Reproduce the whole listing word for word. Leave every image out.

**Records for the exercise**
--------------------

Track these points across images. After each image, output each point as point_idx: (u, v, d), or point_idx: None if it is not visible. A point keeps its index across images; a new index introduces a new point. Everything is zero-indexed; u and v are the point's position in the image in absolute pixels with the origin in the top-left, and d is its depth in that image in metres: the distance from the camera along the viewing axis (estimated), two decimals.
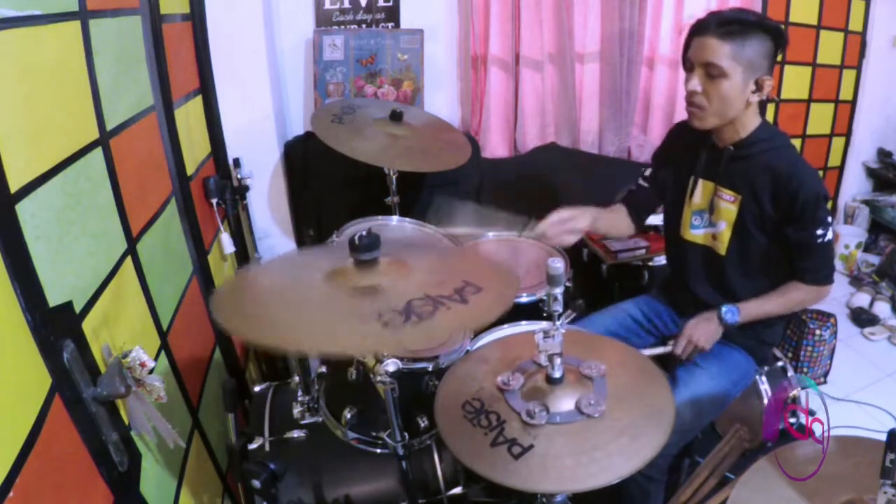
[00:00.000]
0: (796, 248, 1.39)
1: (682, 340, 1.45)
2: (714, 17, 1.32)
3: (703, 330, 1.44)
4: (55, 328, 0.86)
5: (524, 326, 1.54)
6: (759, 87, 1.33)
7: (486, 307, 0.93)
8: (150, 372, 1.04)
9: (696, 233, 1.53)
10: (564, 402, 1.01)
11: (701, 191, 1.50)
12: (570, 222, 1.54)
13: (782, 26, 1.35)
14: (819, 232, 1.35)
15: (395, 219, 2.00)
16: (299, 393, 1.40)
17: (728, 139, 1.41)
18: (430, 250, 1.26)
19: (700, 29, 1.33)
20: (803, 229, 1.35)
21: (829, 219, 1.36)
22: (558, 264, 0.95)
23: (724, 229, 1.45)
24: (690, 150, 1.51)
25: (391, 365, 1.10)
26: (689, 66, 1.37)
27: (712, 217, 1.48)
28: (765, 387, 1.67)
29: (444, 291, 0.94)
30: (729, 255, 1.46)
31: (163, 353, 1.31)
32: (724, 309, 1.43)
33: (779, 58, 2.92)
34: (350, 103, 2.04)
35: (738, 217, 1.42)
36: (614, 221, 1.69)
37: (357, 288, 0.95)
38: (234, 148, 2.15)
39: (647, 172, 1.68)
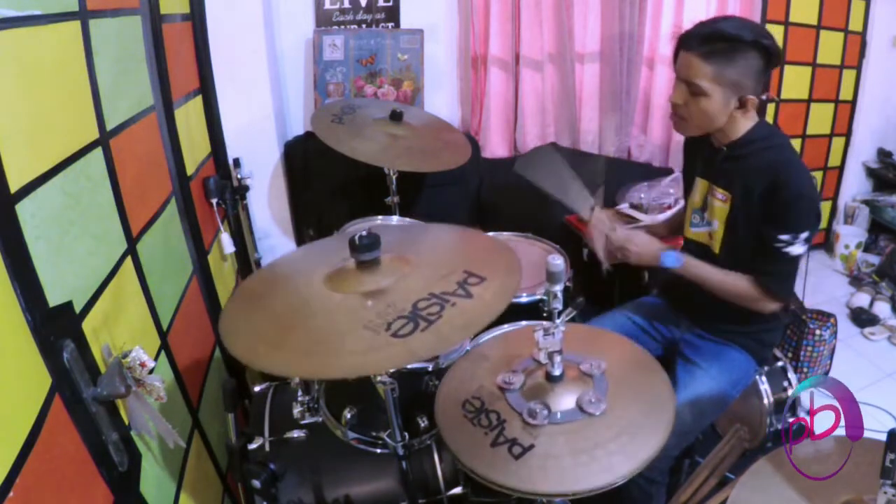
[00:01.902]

--------------------

**Solution to this problem**
Track these points across images. After each image, output each point as point_idx: (u, v, d), or point_idx: None if it is not visible. A point keeps its index across images; a new index introduces a new point. Everything is zero-indexed; u and v are the point's position in the image in absolute pixels with the origin in the top-left, and d is its depth in that image in metres: the distance from the camera along the viewing axis (estimated), two decimals.
[00:00.000]
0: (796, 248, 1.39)
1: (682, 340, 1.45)
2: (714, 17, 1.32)
3: (703, 330, 1.44)
4: (55, 328, 0.86)
5: (524, 326, 1.54)
6: (759, 87, 1.33)
7: (486, 307, 0.93)
8: (150, 372, 1.04)
9: (696, 233, 1.53)
10: (564, 402, 1.01)
11: (701, 191, 1.50)
12: (570, 222, 1.54)
13: (782, 26, 1.35)
14: (819, 232, 1.35)
15: (395, 219, 2.00)
16: (299, 393, 1.40)
17: (728, 139, 1.41)
18: (430, 250, 1.26)
19: (700, 29, 1.33)
20: (803, 229, 1.35)
21: (829, 219, 1.36)
22: (558, 264, 0.95)
23: (724, 229, 1.45)
24: (690, 150, 1.51)
25: (391, 365, 1.10)
26: (689, 66, 1.37)
27: (712, 217, 1.48)
28: (765, 387, 1.67)
29: (444, 291, 0.94)
30: (729, 255, 1.46)
31: (163, 353, 1.31)
32: (724, 309, 1.43)
33: (779, 58, 2.92)
34: (350, 103, 2.04)
35: (738, 217, 1.42)
36: (614, 221, 1.69)
37: (357, 288, 0.95)
38: (234, 148, 2.15)
39: (647, 172, 1.68)
[00:01.902]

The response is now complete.